## Estratto scelto
-*-*-

Ordinanza di Cassazione Civile Sez. L Num. 27687 Anno 2025
Civile Ord. Sez. L Num. 27687 Anno 2025
Presidente: COGNOME
Relatore: COGNOME NOME
Data pubblicazione: 16/10/2025
ORDINANZA
sul ricorso 24330-2024 proposto da:
NOME COGNOME, rappresentato e difeso dagli avvocati NOME COGNOME, NOME COGNOME;
– ricorrente –
contro
RAGIONE_RAGIONE_SOCIALE, in persona del legale rappresentante pro tempore, rappresentato e difeso dagli avvocati NOME COGNOME, NOME COGNOME, NOME COGNOME, NOME, NOME COGNOME;
– controricorrente –
avverso l’ordinanza n. 23046/2024 della CORTE SUPREMA DI CASSAZIONE di ROMA, depositata il 22/08/2024 R.G.N. 2809/2019;
Oggetto
R.G.N.NUMERO_DOCUMENTO
COGNOME.
Rep.
Ud 08/10/2025
CC
udita la relazione della causa svolta nella camera di consiglio del 08/10/2025 dal AVV_NOTAIO NOME AVV_NOTAIO.
RILEVATO CHE
NOME COGNOME chiede la revocazione dell’ordinanza di questa Corte n. 23046/2024 (decisione sul ricorso rg. n. 2809/2019) che ha accolto il ricorso dell’RAGIONE_SOCIALE e cassato la sentenza n. 512/2018 della Corte d’appello di Torino che, in sede di rinvio da Cass. n. 20698/2015, aveva disposto l’applicazione sulla pensione del dante causa del ricorrente della cd ‘clausola oro’ di cui all’art. 30 del regolamento Enpi, a seguito di una CTU che, in applicazione dei criteri forniti, aveva calcolato le differenze maturate dal 1° gennaio 1991 al 30 novembre 2010 in € 429.001,15, al cui pagamento aveva condannato RAGIONE_SOCIALE.
Il ricorrente lamenta errore di fatto ex art. 395 n. 4 cod. proc. civ., illustrando le censure con memoria.
Resiste RAGIONE_SOCIALE con controricorso.
Chiamata la causa all’adunanza camerale dell’8 ottobre 2025, il Collegio ha riservato il deposito della motivazione nel termine di sessanta giorni.

-*-*-

## Insieme di dati
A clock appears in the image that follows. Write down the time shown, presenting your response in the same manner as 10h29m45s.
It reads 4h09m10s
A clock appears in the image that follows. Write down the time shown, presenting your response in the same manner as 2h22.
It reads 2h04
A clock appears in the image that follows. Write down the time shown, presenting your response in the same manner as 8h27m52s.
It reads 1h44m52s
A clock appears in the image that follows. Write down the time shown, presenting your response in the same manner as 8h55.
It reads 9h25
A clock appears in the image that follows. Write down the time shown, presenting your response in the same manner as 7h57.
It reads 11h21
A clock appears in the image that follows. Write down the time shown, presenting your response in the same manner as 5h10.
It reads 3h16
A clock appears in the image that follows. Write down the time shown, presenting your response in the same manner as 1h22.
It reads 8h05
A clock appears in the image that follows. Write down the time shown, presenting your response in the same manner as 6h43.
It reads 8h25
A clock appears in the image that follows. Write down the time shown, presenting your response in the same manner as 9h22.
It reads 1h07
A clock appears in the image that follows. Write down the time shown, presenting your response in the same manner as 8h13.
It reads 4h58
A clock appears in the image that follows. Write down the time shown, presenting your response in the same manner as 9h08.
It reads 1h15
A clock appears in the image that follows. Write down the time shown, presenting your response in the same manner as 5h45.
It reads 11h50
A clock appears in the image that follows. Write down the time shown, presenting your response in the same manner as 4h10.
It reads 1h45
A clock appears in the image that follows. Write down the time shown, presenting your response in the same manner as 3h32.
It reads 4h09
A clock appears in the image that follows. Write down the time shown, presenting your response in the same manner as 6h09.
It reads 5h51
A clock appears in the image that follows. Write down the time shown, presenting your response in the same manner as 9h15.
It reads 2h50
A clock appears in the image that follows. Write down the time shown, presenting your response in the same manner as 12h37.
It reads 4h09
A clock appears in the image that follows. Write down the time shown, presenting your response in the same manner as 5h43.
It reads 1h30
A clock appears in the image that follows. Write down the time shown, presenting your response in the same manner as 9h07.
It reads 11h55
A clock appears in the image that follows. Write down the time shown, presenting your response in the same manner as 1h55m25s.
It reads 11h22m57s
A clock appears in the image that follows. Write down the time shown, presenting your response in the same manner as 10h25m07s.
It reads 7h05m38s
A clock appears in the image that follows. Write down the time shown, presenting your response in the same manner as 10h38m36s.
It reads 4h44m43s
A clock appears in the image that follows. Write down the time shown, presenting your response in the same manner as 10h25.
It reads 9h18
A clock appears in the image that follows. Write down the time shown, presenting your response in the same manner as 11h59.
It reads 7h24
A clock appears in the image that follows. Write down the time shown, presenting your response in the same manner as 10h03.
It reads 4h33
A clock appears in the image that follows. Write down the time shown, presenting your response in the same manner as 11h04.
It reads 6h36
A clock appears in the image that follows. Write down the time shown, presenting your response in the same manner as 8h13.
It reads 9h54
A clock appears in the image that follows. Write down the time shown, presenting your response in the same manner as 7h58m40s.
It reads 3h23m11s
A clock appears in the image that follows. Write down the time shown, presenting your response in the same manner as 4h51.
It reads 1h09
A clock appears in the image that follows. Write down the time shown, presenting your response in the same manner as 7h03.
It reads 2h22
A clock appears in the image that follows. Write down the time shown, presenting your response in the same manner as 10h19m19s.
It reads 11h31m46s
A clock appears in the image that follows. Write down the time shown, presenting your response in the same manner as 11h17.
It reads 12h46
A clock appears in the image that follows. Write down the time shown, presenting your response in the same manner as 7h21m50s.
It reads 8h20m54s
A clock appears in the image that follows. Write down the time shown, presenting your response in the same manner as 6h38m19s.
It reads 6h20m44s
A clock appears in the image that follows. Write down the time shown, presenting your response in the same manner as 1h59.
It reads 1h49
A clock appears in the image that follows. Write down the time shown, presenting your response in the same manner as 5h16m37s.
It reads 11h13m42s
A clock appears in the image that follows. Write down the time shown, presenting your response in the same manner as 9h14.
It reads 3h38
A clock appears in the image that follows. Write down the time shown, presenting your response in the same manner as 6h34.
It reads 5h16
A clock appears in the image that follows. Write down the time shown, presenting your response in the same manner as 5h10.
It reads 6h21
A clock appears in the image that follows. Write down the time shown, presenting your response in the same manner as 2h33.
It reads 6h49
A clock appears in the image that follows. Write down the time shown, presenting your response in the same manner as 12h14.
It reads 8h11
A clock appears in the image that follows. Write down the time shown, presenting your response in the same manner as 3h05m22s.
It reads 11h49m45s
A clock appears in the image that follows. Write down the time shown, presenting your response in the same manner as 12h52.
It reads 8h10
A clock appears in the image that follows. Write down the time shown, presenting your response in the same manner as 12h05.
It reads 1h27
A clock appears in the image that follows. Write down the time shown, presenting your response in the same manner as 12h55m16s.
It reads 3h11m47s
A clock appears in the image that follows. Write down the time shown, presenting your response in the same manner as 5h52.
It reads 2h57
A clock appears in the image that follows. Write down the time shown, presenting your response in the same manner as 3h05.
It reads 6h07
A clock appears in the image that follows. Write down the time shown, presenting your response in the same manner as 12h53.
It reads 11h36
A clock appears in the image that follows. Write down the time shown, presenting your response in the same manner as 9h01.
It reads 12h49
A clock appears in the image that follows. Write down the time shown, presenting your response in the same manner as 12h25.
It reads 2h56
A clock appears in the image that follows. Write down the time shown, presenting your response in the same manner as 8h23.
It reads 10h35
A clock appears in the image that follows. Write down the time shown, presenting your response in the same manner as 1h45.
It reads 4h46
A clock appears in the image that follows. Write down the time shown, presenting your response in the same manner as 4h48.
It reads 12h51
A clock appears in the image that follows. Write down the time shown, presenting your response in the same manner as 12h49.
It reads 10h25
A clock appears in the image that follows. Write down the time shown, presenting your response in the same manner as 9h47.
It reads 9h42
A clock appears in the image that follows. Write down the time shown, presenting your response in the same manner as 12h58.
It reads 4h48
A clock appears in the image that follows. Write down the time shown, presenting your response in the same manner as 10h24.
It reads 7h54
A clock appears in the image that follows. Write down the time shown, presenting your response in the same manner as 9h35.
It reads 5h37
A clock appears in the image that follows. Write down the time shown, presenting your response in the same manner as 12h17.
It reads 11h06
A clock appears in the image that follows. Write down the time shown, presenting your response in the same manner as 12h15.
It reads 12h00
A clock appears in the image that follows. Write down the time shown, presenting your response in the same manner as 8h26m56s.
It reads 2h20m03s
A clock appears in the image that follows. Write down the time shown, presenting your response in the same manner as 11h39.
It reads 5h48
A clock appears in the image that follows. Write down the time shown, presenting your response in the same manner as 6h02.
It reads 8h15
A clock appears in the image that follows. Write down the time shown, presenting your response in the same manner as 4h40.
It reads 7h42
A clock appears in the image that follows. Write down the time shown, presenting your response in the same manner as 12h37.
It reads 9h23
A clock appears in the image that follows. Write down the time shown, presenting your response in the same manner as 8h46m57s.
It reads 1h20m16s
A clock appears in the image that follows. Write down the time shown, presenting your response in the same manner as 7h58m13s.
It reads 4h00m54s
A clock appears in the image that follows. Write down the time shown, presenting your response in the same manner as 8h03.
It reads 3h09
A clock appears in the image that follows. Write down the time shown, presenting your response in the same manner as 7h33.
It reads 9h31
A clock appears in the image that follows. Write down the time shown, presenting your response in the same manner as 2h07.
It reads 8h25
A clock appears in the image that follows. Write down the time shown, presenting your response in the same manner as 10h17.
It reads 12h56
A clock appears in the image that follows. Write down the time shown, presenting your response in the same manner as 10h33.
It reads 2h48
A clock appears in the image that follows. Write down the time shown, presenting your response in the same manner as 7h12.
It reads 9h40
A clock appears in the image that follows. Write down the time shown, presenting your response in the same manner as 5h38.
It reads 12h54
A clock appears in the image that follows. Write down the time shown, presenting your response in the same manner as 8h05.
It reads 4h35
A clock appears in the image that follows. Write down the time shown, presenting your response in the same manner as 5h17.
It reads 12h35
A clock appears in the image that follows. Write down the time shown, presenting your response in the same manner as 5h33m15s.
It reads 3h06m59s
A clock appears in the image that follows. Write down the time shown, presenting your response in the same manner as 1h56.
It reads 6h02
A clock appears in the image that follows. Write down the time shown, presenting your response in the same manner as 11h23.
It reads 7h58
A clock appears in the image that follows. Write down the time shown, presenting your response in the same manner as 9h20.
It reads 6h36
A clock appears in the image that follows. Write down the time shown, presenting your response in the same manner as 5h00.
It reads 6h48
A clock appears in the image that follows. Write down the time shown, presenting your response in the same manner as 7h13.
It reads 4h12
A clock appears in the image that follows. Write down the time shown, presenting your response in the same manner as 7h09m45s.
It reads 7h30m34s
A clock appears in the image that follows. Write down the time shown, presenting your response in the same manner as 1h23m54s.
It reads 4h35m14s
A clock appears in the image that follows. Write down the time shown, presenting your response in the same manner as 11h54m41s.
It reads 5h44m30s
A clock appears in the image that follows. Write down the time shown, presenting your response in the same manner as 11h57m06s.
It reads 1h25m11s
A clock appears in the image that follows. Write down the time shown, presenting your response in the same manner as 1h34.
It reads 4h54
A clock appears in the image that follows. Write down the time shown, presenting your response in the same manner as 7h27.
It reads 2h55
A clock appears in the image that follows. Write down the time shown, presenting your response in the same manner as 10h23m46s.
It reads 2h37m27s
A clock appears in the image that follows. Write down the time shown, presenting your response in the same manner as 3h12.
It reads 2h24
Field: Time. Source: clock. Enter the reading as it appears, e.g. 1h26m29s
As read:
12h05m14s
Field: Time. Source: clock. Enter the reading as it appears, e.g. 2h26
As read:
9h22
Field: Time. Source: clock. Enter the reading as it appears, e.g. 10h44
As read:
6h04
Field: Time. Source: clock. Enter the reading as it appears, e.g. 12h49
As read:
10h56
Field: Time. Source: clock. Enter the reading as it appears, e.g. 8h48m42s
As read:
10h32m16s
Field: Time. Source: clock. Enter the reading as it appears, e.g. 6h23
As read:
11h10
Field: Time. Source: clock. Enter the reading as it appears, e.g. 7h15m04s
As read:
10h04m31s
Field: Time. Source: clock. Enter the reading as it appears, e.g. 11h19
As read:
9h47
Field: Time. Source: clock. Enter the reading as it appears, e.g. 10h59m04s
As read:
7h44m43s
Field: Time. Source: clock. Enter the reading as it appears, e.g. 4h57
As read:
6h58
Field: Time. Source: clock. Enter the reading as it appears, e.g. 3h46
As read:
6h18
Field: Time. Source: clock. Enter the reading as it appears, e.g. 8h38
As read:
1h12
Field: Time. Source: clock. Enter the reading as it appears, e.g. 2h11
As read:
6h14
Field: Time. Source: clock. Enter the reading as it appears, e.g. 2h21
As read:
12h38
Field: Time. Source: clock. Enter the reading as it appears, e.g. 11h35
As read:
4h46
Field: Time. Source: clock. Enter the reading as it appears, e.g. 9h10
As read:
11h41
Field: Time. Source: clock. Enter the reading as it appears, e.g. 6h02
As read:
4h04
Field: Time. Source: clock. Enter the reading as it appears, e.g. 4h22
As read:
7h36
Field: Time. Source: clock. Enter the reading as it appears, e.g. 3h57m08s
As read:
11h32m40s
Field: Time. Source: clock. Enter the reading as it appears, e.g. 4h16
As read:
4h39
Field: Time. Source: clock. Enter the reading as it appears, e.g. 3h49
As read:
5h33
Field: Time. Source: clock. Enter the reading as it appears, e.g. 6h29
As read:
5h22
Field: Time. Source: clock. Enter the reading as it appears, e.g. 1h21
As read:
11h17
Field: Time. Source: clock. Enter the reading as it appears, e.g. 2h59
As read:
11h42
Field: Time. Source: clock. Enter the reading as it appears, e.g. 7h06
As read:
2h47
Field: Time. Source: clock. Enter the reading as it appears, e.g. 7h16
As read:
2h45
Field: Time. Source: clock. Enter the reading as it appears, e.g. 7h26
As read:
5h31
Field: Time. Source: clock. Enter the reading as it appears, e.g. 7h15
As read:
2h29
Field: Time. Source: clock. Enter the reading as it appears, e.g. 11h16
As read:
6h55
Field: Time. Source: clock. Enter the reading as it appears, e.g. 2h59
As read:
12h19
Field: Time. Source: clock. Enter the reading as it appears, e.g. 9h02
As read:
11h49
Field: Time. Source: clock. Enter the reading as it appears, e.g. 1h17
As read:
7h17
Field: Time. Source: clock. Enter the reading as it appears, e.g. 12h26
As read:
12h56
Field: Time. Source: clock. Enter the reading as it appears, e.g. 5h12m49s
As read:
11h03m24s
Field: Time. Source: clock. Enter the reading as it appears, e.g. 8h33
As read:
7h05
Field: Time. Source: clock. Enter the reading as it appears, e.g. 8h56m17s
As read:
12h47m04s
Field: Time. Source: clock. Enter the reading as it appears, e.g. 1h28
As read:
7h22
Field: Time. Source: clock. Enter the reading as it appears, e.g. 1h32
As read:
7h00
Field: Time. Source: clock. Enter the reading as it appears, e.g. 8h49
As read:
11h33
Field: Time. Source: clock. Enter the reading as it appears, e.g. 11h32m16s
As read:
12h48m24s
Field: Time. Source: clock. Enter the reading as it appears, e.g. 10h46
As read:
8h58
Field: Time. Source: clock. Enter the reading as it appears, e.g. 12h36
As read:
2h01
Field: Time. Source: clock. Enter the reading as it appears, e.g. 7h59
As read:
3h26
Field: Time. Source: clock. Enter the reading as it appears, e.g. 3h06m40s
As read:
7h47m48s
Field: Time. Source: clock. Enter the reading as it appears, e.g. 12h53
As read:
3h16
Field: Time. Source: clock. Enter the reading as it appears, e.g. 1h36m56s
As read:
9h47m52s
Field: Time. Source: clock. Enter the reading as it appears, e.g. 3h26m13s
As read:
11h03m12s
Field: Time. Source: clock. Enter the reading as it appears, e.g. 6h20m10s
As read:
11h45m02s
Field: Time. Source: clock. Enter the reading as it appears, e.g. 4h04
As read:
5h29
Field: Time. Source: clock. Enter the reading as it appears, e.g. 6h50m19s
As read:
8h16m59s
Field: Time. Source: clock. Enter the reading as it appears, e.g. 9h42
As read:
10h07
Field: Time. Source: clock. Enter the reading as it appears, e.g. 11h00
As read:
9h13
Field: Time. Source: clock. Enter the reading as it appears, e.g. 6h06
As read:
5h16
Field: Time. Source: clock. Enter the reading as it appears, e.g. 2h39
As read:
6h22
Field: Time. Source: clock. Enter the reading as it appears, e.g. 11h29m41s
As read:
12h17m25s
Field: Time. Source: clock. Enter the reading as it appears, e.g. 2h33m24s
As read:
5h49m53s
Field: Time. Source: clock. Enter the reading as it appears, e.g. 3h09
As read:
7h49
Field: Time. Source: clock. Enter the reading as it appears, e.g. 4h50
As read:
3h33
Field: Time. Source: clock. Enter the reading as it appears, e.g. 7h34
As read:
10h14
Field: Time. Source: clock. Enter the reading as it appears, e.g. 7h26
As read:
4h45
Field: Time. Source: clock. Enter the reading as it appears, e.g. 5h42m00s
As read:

-*-*-

## Consegna
Ricopia senza modifiche il passo dell'ordinanza che comincia con "Ud 08/10/2025" e prosegue fino a "censure con memoria.".

## Soluzione esercizio
Ud 08/10/2025
CC
udita la relazione della causa svolta nella camera di consiglio del 08/10/2025 dal AVV_NOTAIO NOME AVV_NOTAIO.
RILEVATO CHE
NOME COGNOME chiede la revocazione dell’ordinanza di questa Corte n. 23046/2024 (decisione sul ricorso rg. n. 2809/2019) che ha accolto il ricorso dell’RAGIONE_SOCIALE e cassato la sentenza n. 512/2018 della Corte d’appello di Torino che, in sede di rinvio da Cass. n. 20698/2015, aveva disposto l’applicazione sulla pensione del dante causa del ricorrente della cd ‘clausola oro’ di cui all’art. 30 del regolamento Enpi, a seguito di una CTU che, in applicazione dei criteri forniti, aveva calcolato le differenze maturate dal 1° gennaio 1991 al 30 novembre 2010 in € 429.001,15, al cui pagamento aveva condannato RAGIONE_SOCIALE.
Il ricorrente lamenta errore di fatto ex art. 395 n. 4 cod. proc. civ., illustrando le censure con memoria.